On the other hand, the Austrians argue that the initial cause of the boom is easy monetary policy, and that the onset of the bust typically occurs once the central bank slows its injection of new money and lets interest rates rise.
There is no contradiction here. As Fritz Machlup explained, Mises and Hayek argued that “monetary factors cause the cycle but real phenomena constitute it.”1
Machlup’s description is pithy, so let’s spend a moment to unpack it. In a purely “real” theory of the business cycle — which was developed at places like the University of Rochester, where Plosser was dean of the business school — the economy is humming along nicely, when all of a sudden, BAM, there is a shock to technology, or resource supplies, or labor productivity. The agents in the model rationally adjust to the new situation, and with the new tradeoffs many of them now opt for more leisure. Critics dismiss this view as nuts, and mock real-business-cycle (RBC) theorists as explaining the 1930s as “the Great Vacation.”
Fortunately, the Austrian story doesn’t involve such implausible elements. Instead, the Austrians say that the economy is humming along nicely, when all of a sudden, BAM, the central bank (or more generally, the banking system in a regime of fractional-reserve banking) expands credit out of thin air and pushes down the interest rate below the level corresponding to the actual savings in the economy. Because of the monetary disturbance, and the “false” signal sent by the artificially low interest rate, entrepreneurs begin long-term projects that cannot be completed.
Once the monetary causes get the ball rolling, however, there are real distortions in how physical resources (including labor) are deployed. There are genuine mistakes — malinvestments, in Mises’s terminology — made during the boom period.

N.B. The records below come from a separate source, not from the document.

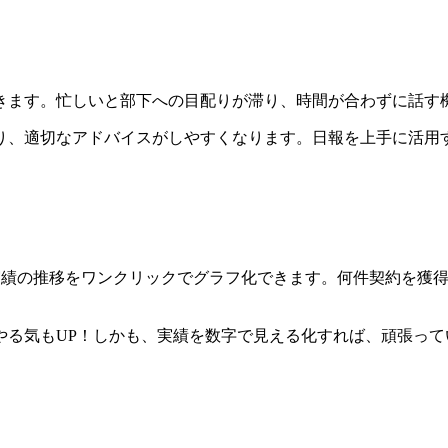
きます。忙しいと部下への目配りが滞り、時間が合わずに話す
り、適切なアドバイスがしやすくなります。日報を上手に活用
など、実績の推移をワンクリックでグラフ化できます。何件契約を
やる気もUP！しかも、実績を数字で見える化すれば、頑張っ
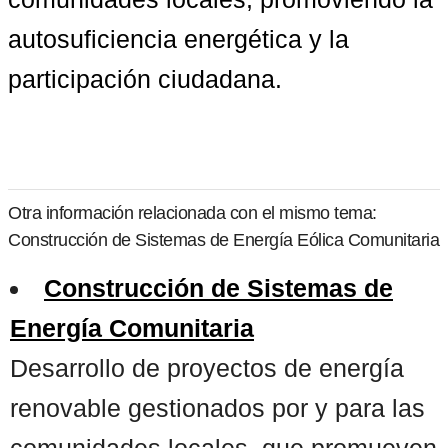
autosuficiencia energética y la 
participación ciudadana.
Otra información relacionada con el mismo tema:
Construcción de Sistemas de Energía Eólica Comunitaria
Construcción de Sistemas de
Energía Comunitaria
Desarrollo de proyectos de energía
renovable gestionados por y para las
comunidades locales, que promueven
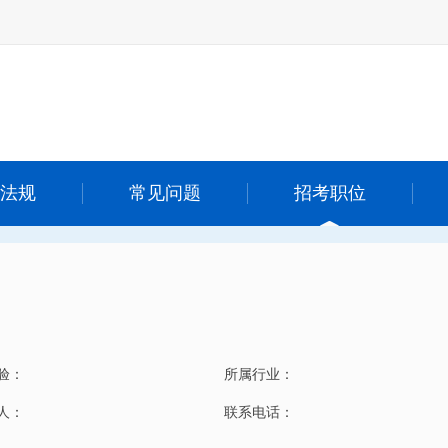
法规
常见问题
招考职位
验：
所属行业：
 人：
联系电话：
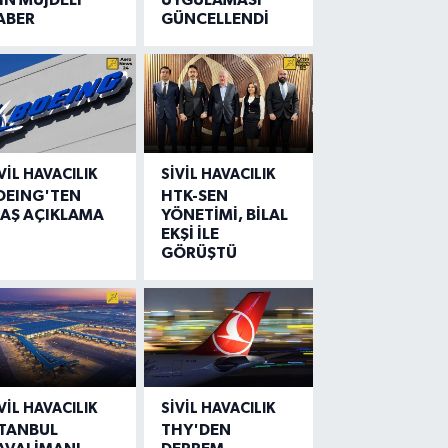
ABER
GÜNCELLENDİ
VIL HAVACILIK
SIVIL HAVACILIK
OEING'TEN
HTK-SEN
LAŞ AÇIKLAMA
YÖNETİMİ, BİLAL
EKŞİ İLE
GÖRÜŞTÜ
VIL HAVACILIK
SIVIL HAVACILIK
STANBUL
THY'DEN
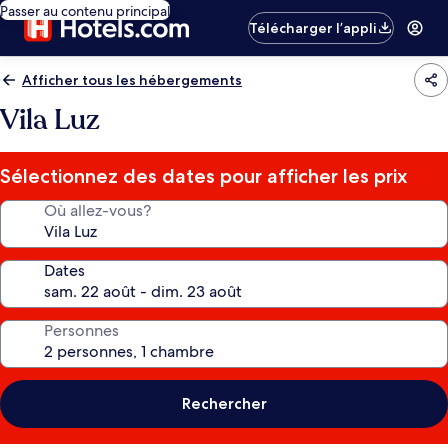
Passer au contenu principal
Télécharger l’appli
Afficher tous les hébergements
Vila Luz
Sélectionnez des dates pour afficher les prix
Où allez-vous?
Dates
Personnes
Rechercher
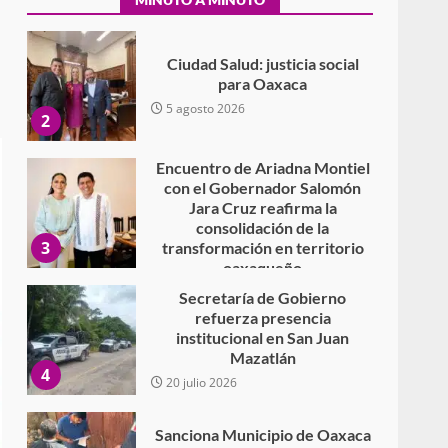
para Oaxaca
5 agosto 2026
2
Encuentro de Ariadna Montiel
con el Gobernador Salomón
Jara Cruz reafirma la
consolidación de la
3
transformación en territorio
oaxaqueño
30 julio 2026
Secretaría de Gobierno
refuerza presencia
institucional en San Juan
Mazatlán
4
20 julio 2026
Sanciona Municipio de Oaxaca
de Juárez caso de maltrato
animal tras denuncia ciudadana
5
16 julio 2026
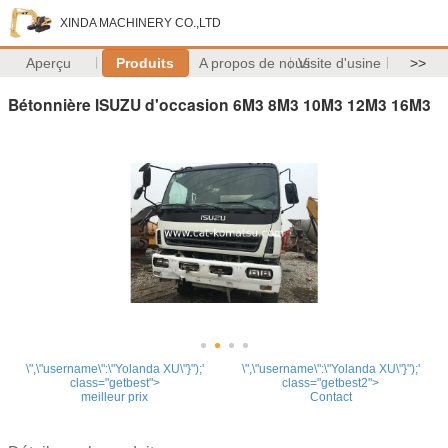
XINDA MACHINERY CO.,LTD
Aperçu
Produits
A propos de nous
Visite d'usine
>>
Bétonnière ISUZU d'occasion 6M3 8M3 10M3 12M3 16M3
\",\"username\":\"Yolanda XU\"}");'
\",\"username\":\"Yolanda XU\"}");'
class="getbest">
class="getbest2">
meilleur prix
Contact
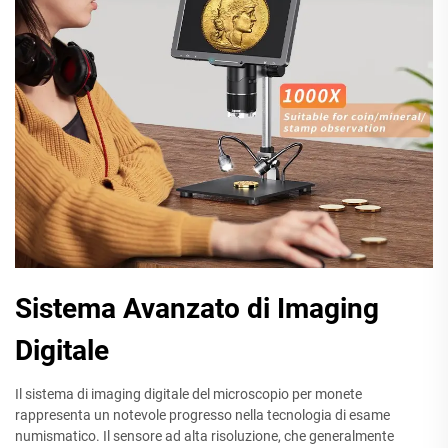
Sistema Avanzato di Imaging
Digitale
Il sistema di imaging digitale del microscopio per monete
rappresenta un notevole progresso nella tecnologia di esame
numismatico. Il sensore ad alta risoluzione, che generalmente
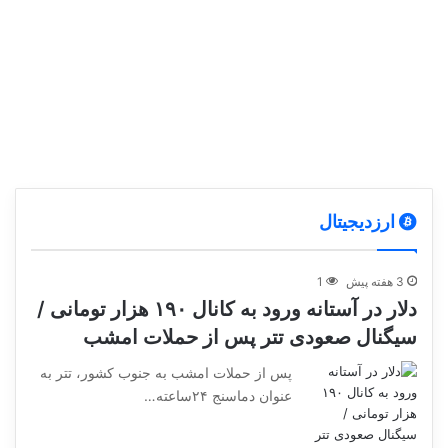
ارزدیجیتال
3 هفته پیش
1
دلار در آستانه ورود به کانال ۱۹۰ هزار تومانی /
سیگنال صعودی تتر پس از حملات امشب
پس از حملات امشب به جنوب کشور، تتر به
عنوان دماسنج ۲۴ساعته…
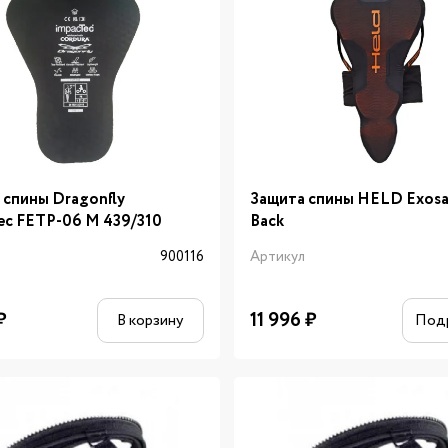
 спины Dragonfly
Защита спины HELD Exosa
ec FETP-06 M 439/310
Back
л
900116
Артикул
₽
11 996
₽
В корзину
Под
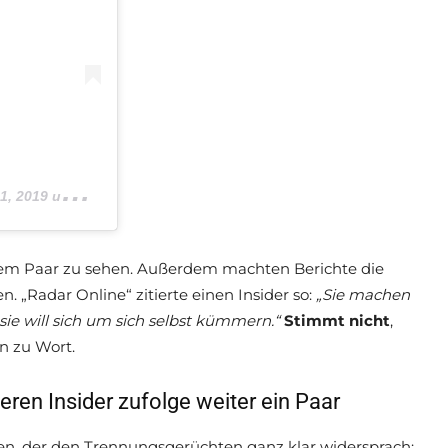
019 um 10:16 PDT
 dem Paar zu sehen. Außerdem machten Berichte die
. „Radar Online“ zitierte einen Insider so:
„Sie machen
sie will sich um sich selbst kümmern.“
Stimmt nicht
,
n zu Wort.
ren Insider zufolge weiter ein Paar
n, der den Trennungsgerüchten ganz klar widersprach:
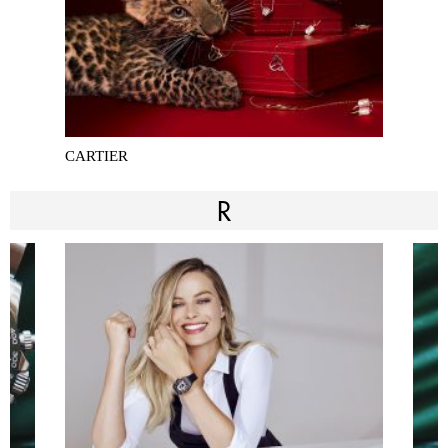
CARTIER
R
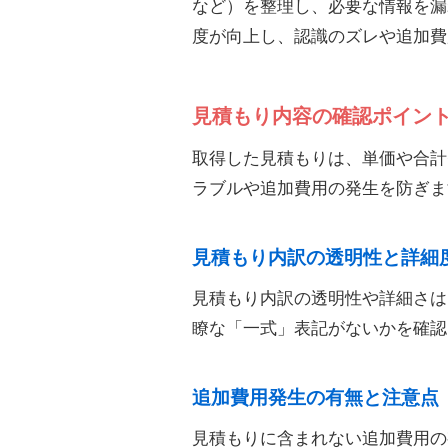
など）を整理し、必要な情報を漏
度が向上し、認識のズレや追加費
見積もり内容の確認ポイン
取得した見積もりは、単価や合計
ラブルや追加費用の発生を防ぎま
見積もり内訳の透明性と詳細
見積もり内訳の透明性や詳細さは
瞭な「一式」表記がないかを確認
追加費用発生の有無と注意点
見積もりに含まれない追加費用の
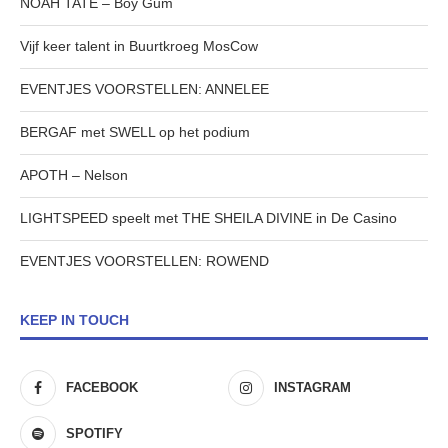
NOAH TATE – Boy Gum
Vijf keer talent in Buurtkroeg MosCow
EVENTJES VOORSTELLEN: ANNELEE
BERGAF met SWELL op het podium
APOTH – Nelson
LIGHTSPEED speelt met THE SHEILA DIVINE in De Casino
EVENTJES VOORSTELLEN: ROWEND
KEEP IN TOUCH
FACEBOOK
INSTAGRAM
SPOTIFY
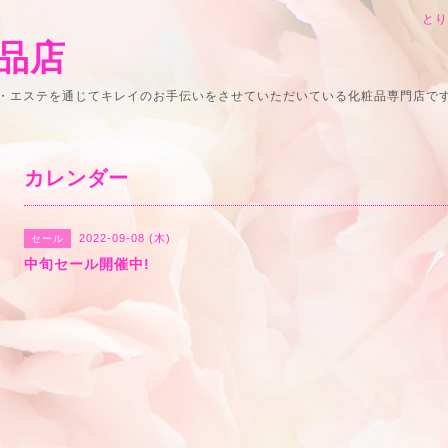
と
品店
・エステを通じてキレイのお手伝いをさせていただいている化粧品専門店で
カレンダー
2022-09-08 (木)
セール
中旬セール開催中!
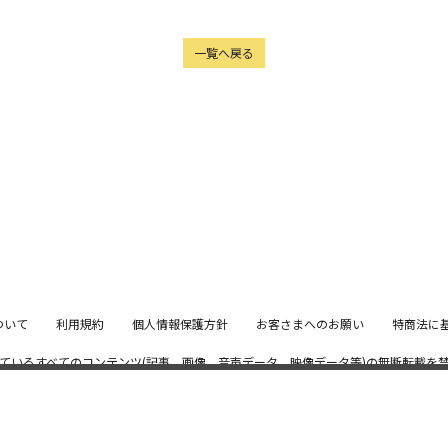
一覧へ戻る
ついて
利用規約
個人情報保護方針
お客さまへのお願い
特商法に
ているすべてのコンテンツ
(記事、画像、音声データ、映像データ等)の無断転載を
© 2026 STARDUST PROMOTION, INC. Powered by
SKIYAKI Inc.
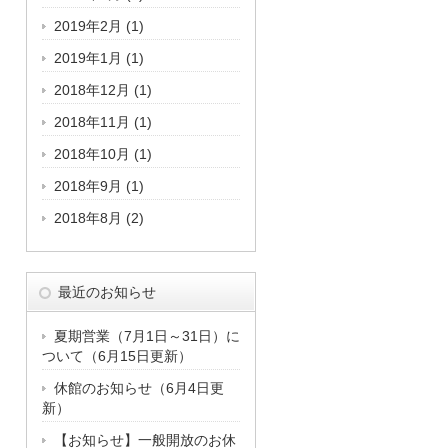
2019年2月
(1)
2019年1月
(1)
2018年12月
(1)
2018年11月
(1)
2018年10月
(1)
2018年9月
(1)
2018年8月
(2)
最近のお知らせ
夏期営業（7月1日～31日）に
ついて（6月15日更新）
休館のお知らせ（6月4日更
新）
【お知らせ】一般開放のお休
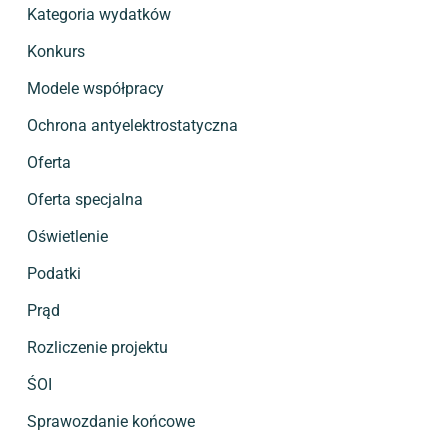
Kategoria wydatków
Konkurs
Modele współpracy
Ochrona antyelektrostatyczna
Oferta
Oferta specjalna
Oświetlenie
Podatki
Prąd
Rozliczenie projektu
ŚOI
Sprawozdanie końcowe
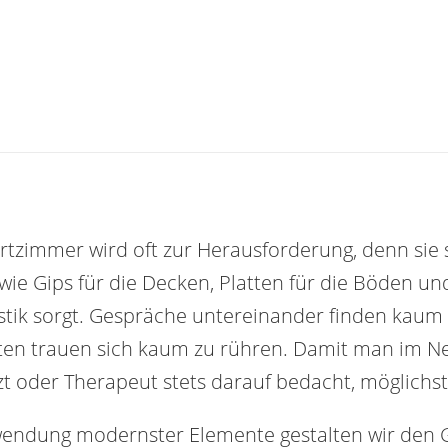
tzimmer wird oft zur Herausforderung, denn sie s
wie Gips für die Decken, Platten für die Böden un
tik sorgt. Gespräche untereinander finden kaum s
nten trauen sich kaum zu rühren. Damit man im 
t oder Therapeut stets darauf bedacht, möglichst 
endung modernster Elemente gestalten wir den Gr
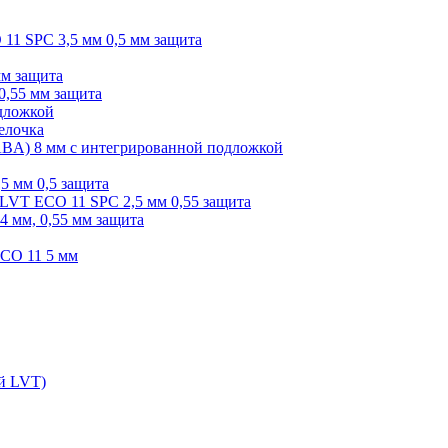
O 11 SPC 3,5 мм 0,5 мм защита
мм защита
0,55 мм защита
одложкой
елочка
r ABA) 8 мм с интегрированной подложкой
,5 мм 0,5 защита
я LVT ECO 11 SPC 2,5 мм 0,55 защита
 4 мм, 0,55 мм защита
ECO 11 5 мм
ой LVT)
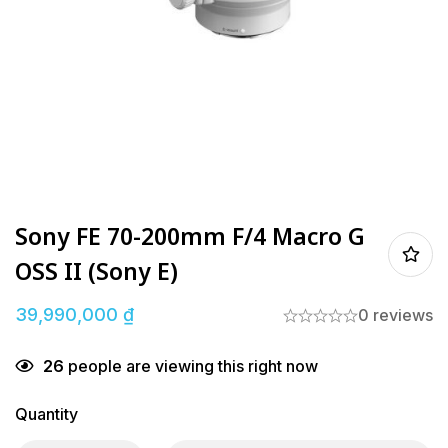
Sony FE 70-200mm F/4 Macro G
OSS II (Sony E)
39,990,000
₫
0 reviews
26
people are viewing this right now
Quantity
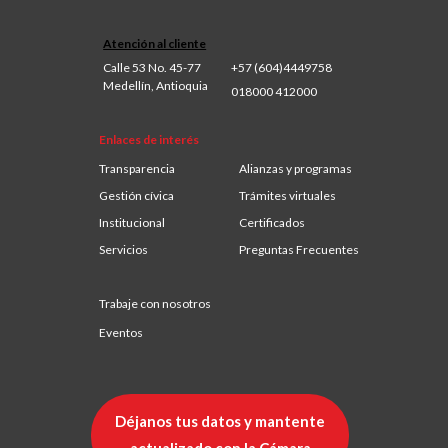
Atención al cliente
Calle 53 No. 45-77
+57 (604)4449758
Medellín, Antioquia
018000 412000
Enlaces de interés
Transparencia
Alianzas y programas
Gestión cívica
Trámites virtuales
Institucional
Certificados
Servicios
Preguntas Frecuentes
Trabaje con nosotros
Eventos
Déjanos tus datos y mantente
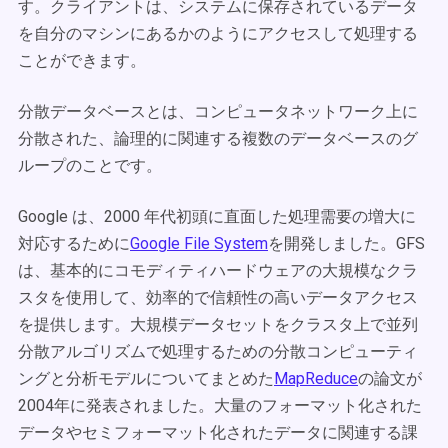
す。クライアントは、システムに保存されているデータ
を自分のマシンにあるかのようにアクセスして処理する
ことができます。
分散データベースとは、コンピュータネットワーク上に
分散された、論理的に関連する複数のデータベースのグ
ループのことです。
Google は、2000 年代初頭に直面した処理需要の増大に
対応するために
Google File System
を開発しました。GFS
は、基本的にコモディティハードウェアの大規模なクラ
スタを使用して、効率的で信頼性の高いデータアクセス
を提供します。大規模データセットをクラスタ上で並列
分散アルゴリズムで処理するための分散コンピューティ
ングと分析モデルについてまとめた
MapReduce
の論文が
2004年に発表されました。大量のフォーマット化された
データやセミフォーマット化されたデータに関連する課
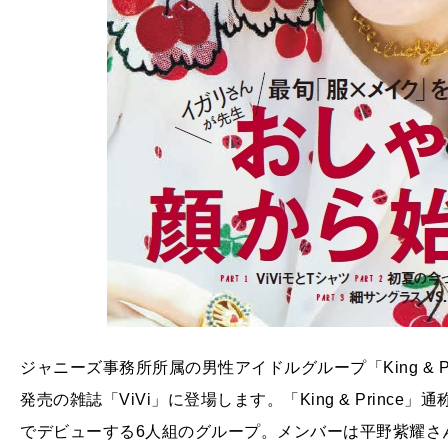
ジャニーズ事務所所属の男性アイドルグループ「King & Pr
発売の雑誌「ViVi」に登場します。「King & Prin
でデビューする6人組のグループ。メンバーは平野紫耀さ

Finally, because the Austrians have a rich model of capital, they can explain why a painful bust, or recession, is necessary. In other words, after the central bank backs off and lets interest rates rise to their correct level, the entrepreneurs and workers can’t simply slap their foreheads and say, “Whoops, let’s try that again.” The economy can’t simply revert to its position on the eve of the boom, because irrevocable investment decisions have been made.
This point actually shows the deficiency in the focus on worker retraining, exhibited by Plosser in the quotation above, or by Chicago School economist John Cochrane, who argued in late 2008, “We should have a recession. People who spend their lives pounding nails in Nevada need something else to do.”
By focusing primarily on skill/occupation mismatch, Plosser and Cochrane overlook the important role of capital consumption during the boom period, which Mises emphasized. If a recession were merely about retraining workers, then Krugman’s critique of the Austrian theory would make more sense: after all, it presumably took some time to train the new construction workers (and investment bankers) when they went into their occupations during the housing boom, so why are we stuck with an awful recession when they need to leave those industries?
But as my simple sushi story demonstrated, we can easily understand a large surge in unemployment when we realize that the underlying capital structure — the tools, equipment, and goods-in-process — of the whole economy went along for the ride too.
For a snappy quotation to supplement Cochrane’s, I’d say this: After the housing bubble burst, the problem wasn’t just that some construction workers should have been busboys; the problem was also that some backhoes should have been ovens.
Conclusion
Although it’s refreshing to see lonely voices on the Fed arguing for tighter monetary policy, realistically it seems that Ben Bernanke and the other doves will soon be joined by inflationist colleagues. As the economy continues to languish, the Fed will very likely engage in further rounds of “quantitative easing.”
- 1Roger Garrison quotes Machlup in this paper.